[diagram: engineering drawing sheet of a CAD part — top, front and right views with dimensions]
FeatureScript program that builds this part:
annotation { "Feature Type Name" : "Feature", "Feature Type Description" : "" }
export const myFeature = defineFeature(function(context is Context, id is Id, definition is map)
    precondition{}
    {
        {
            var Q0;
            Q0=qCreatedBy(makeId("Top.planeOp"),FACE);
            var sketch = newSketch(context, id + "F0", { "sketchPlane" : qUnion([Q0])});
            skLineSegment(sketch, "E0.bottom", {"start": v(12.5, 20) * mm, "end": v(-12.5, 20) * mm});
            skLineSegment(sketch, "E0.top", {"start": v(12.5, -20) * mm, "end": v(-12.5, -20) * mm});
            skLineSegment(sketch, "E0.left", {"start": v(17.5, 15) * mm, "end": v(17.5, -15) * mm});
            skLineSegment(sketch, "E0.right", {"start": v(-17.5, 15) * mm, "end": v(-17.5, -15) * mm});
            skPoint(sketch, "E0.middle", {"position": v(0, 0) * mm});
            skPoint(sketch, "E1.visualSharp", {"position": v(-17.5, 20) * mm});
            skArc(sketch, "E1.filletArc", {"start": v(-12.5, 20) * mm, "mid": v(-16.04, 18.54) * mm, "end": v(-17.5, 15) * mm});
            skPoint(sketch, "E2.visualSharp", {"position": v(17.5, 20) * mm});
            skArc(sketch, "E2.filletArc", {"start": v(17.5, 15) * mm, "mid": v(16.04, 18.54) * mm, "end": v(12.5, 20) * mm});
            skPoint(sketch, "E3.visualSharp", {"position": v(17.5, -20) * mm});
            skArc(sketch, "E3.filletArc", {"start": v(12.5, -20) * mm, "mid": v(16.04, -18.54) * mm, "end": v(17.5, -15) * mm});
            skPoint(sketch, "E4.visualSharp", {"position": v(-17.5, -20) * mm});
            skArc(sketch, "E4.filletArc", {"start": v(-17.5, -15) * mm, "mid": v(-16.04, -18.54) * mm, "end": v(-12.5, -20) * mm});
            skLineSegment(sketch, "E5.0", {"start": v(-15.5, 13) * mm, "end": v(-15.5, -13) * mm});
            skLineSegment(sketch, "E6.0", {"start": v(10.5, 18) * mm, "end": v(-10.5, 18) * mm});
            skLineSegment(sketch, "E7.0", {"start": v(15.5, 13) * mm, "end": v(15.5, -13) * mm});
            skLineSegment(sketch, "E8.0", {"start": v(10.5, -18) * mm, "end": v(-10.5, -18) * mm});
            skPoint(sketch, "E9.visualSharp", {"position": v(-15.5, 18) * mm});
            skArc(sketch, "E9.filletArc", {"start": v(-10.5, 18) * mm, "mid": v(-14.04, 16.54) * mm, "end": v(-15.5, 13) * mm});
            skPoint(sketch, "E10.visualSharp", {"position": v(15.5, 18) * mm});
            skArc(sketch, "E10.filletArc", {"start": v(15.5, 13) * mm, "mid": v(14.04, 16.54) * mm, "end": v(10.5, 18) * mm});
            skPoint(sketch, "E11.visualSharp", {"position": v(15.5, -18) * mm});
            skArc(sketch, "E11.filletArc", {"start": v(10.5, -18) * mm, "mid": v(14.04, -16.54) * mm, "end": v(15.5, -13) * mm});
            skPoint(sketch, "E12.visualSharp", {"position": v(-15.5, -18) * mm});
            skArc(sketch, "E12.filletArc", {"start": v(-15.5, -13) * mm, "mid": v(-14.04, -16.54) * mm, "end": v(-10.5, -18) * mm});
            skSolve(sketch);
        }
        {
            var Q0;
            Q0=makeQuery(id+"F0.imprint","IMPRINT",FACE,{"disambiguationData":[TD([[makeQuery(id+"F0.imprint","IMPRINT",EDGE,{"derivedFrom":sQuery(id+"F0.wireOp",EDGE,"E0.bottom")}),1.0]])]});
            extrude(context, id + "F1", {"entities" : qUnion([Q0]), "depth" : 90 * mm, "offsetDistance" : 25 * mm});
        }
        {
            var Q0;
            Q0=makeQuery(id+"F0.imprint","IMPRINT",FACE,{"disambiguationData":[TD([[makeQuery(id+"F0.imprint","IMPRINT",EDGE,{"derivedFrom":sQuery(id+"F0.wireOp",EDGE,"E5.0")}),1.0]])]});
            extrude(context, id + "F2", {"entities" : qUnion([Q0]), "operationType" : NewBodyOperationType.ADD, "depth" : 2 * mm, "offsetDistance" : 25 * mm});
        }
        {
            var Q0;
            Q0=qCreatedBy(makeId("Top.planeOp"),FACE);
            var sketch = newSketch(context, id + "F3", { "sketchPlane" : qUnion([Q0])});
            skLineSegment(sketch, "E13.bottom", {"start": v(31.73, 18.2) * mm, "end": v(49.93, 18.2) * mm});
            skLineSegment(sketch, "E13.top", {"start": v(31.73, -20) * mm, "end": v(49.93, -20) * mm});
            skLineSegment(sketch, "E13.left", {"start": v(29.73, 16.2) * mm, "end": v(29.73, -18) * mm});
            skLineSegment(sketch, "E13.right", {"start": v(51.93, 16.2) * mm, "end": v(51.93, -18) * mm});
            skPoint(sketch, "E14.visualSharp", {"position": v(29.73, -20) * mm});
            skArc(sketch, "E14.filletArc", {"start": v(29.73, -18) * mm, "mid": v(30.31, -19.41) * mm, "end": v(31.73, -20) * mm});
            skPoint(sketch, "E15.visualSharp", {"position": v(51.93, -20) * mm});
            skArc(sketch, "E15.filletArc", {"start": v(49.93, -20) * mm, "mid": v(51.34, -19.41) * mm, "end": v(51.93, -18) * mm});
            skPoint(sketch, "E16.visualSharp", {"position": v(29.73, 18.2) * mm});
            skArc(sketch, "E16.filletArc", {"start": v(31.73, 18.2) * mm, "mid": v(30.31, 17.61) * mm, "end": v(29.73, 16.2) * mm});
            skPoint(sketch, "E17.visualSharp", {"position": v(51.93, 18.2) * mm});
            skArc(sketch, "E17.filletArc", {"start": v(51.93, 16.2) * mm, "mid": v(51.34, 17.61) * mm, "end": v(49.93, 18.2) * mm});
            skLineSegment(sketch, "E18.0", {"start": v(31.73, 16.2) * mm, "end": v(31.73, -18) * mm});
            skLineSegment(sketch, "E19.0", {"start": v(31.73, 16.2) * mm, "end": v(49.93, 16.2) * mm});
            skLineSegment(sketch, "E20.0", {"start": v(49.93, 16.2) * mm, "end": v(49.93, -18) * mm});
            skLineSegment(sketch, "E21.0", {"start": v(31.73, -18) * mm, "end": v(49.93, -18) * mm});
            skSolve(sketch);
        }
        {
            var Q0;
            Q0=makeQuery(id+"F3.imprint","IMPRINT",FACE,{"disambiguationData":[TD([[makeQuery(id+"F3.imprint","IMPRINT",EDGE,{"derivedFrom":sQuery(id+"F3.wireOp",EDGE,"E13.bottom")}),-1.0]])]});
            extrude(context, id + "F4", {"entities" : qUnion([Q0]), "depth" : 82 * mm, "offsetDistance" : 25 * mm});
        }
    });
--
Instruction:
Reproduce every line of the records above verbatim, without any change.

Full output:
[diagram: engineering drawing sheet of a CAD part — top, front and right views with dimensions]
FeatureScript program that builds this part:
annotation { "Feature Type Name" : "Feature", "Feature Type Description" : "" }
export const myFeature = defineFeature(function(context is Context, id is Id, definition is map)
    precondition{}
    {
        {
            var Q0;
            Q0=qCreatedBy(makeId("Top.planeOp"),FACE);
            var sketch = newSketch(context, id + "F0", { "sketchPlane" : qUnion([Q0])});
            skLineSegment(sketch, "E0.bottom", {"start": v(12.5, 20) * mm, "end": v(-12.5, 20) * mm});
            skLineSegment(sketch, "E0.top", {"start": v(12.5, -20) * mm, "end": v(-12.5, -20) * mm});
            skLineSegment(sketch, "E0.left", {"start": v(17.5, 15) * mm, "end": v(17.5, -15) * mm});
            skLineSegment(sketch, "E0.right", {"start": v(-17.5, 15) * mm, "end": v(-17.5, -15) * mm});
            skPoint(sketch, "E0.middle", {"position": v(0, 0) * mm});
            skPoint(sketch, "E1.visualSharp", {"position": v(-17.5, 20) * mm});
            skArc(sketch, "E1.filletArc", {"start": v(-12.5, 20) * mm, "mid": v(-16.04, 18.54) * mm, "end": v(-17.5, 15) * mm});
            skPoint(sketch, "E2.visualSharp", {"position": v(17.5, 20) * mm});
            skArc(sketch, "E2.filletArc", {"start": v(17.5, 15) * mm, "mid": v(16.04, 18.54) * mm, "end": v(12.5, 20) * mm});
            skPoint(sketch, "E3.visualSharp", {"position": v(17.5, -20) * mm});
            skArc(sketch, "E3.filletArc", {"start": v(12.5, -20) * mm, "mid": v(16.04, -18.54) * mm, "end": v(17.5, -15) * mm});
            skPoint(sketch, "E4.visualSharp", {"position": v(-17.5, -20) * mm});
            skArc(sketch, "E4.filletArc", {"start": v(-17.5, -15) * mm, "mid": v(-16.04, -18.54) * mm, "end": v(-12.5, -20) * mm});
            skLineSegment(sketch, "E5.0", {"start": v(-15.5, 13) * mm, "end": v(-15.5, -13) * mm});
            skLineSegment(sketch, "E6.0", {"start": v(10.5, 18) * mm, "end": v(-10.5, 18) * mm});
            skLineSegment(sketch, "E7.0", {"start": v(15.5, 13) * mm, "end": v(15.5, -13) * mm});
            skLineSegment(sketch, "E8.0", {"start": v(10.5, -18) * mm, "end": v(-10.5, -18) * mm});
            skPoint(sketch, "E9.visualSharp", {"position": v(-15.5, 18) * mm});
            skArc(sketch, "E9.filletArc", {"start": v(-10.5, 18) * mm, "mid": v(-14.04, 16.54) * mm, "end": v(-15.5, 13) * mm});
            skPoint(sketch, "E10.visualSharp", {"position": v(15.5, 18) * mm});
            skArc(sketch, "E10.filletArc", {"start": v(15.5, 13) * mm, "mid": v(14.04, 16.54) * mm, "end": v(10.5, 18) * mm});
            skPoint(sketch, "E11.visualSharp", {"position": v(15.5, -18) * mm});
            skArc(sketch, "E11.filletArc", {"start": v(10.5, -18) * mm, "mid": v(14.04, -16.54) * mm, "end": v(15.5, -13) * mm});
            skPoint(sketch, "E12.visualSharp", {"position": v(-15.5, -18) * mm});
            skArc(sketch, "E12.filletArc", {"start": v(-15.5, -13) * mm, "mid": v(-14.04, -16.54) * mm, "end": v(-10.5, -18) * mm});
            skSolve(sketch);
        }
        {
            var Q0;
            Q0=makeQuery(id+"F0.imprint","IMPRINT",FACE,{"disambiguationData":[TD([[makeQuery(id+"F0.imprint","IMPRINT",EDGE,{"derivedFrom":sQuery(id+"F0.wireOp",EDGE,"E0.bottom")}),1.0]])]});
            extrude(context, id + "F1", {"entities" : qUnion([Q0]), "depth" : 90 * mm, "offsetDistance" : 25 * mm});
        }
        {
            var Q0;
            Q0=makeQuery(id+"F0.imprint","IMPRINT",FACE,{"disambiguationData":[TD([[makeQuery(id+"F0.imprint","IMPRINT",EDGE,{"derivedFrom":sQuery(id+"F0.wireOp",EDGE,"E5.0")}),1.0]])]});
            extrude(context, id + "F2", {"entities" : qUnion([Q0]), "operationType" : NewBodyOperationType.ADD, "depth" : 2 * mm, "offsetDistance" : 25 * mm});
        }
        {
            var Q0;
            Q0=qCreatedBy(makeId("Top.planeOp"),FACE);
            var sketch = newSketch(context, id + "F3", { "sketchPlane" : qUnion([Q0])});
            skLineSegment(sketch, "E13.bottom", {"start": v(31.73, 18.2) * mm, "end": v(49.93, 18.2) * mm});
            skLineSegment(sketch, "E13.top", {"start": v(31.73, -20) * mm, "end": v(49.93, -20) * mm});
            skLineSegment(sketch, "E13.left", {"start": v(29.73, 16.2) * mm, "end": v(29.73, -18) * mm});
            skLineSegment(sketch, "E13.right", {"start": v(51.93, 16.2) * mm, "end": v(51.93, -18) * mm});
            skPoint(sketch, "E14.visualSharp", {"position": v(29.73, -20) * mm});
            skArc(sketch, "E14.filletArc", {"start": v(29.73, -18) * mm, "mid": v(30.31, -19.41) * mm, "end": v(31.73, -20) * mm});
            skPoint(sketch, "E15.visualSharp", {"position": v(51.93, -20) * mm});
            skArc(sketch, "E15.filletArc", {"start": v(49.93, -20) * mm, "mid": v(51.34, -19.41) * mm, "end": v(51.93, -18) * mm});
            skPoint(sketch, "E16.visualSharp", {"position": v(29.73, 18.2) * mm});
            skArc(sketch, "E16.filletArc", {"start": v(31.73, 18.2) * mm, "mid": v(30.31, 17.61) * mm, "end": v(29.73, 16.2) * mm});
            skPoint(sketch, "E17.visualSharp", {"position": v(51.93, 18.2) * mm});
            skArc(sketch, "E17.filletArc", {"start": v(51.93, 16.2) * mm, "mid": v(51.34, 17.61) * mm, "end": v(49.93, 18.2) * mm});
            skLineSegment(sketch, "E18.0", {"start": v(31.73, 16.2) * mm, "end": v(31.73, -18) * mm});
            skLineSegment(sketch, "E19.0", {"start": v(31.73, 16.2) * mm, "end": v(49.93, 16.2) * mm});
            skLineSegment(sketch, "E20.0", {"start": v(49.93, 16.2) * mm, "end": v(49.93, -18) * mm});
            skLineSegment(sketch, "E21.0", {"start": v(31.73, -18) * mm, "end": v(49.93, -18) * mm});
            skSolve(sketch);
        }
        {
            var Q0;
            Q0=makeQuery(id+"F3.imprint","IMPRINT",FACE,{"disambiguationData":[TD([[makeQuery(id+"F3.imprint","IMPRINT",EDGE,{"derivedFrom":sQuery(id+"F3.wireOp",EDGE,"E13.bottom")}),-1.0]])]});
            extrude(context, id + "F4", {"entities" : qUnion([Q0]), "depth" : 82 * mm, "offsetDistance" : 25 * mm});
        }
    });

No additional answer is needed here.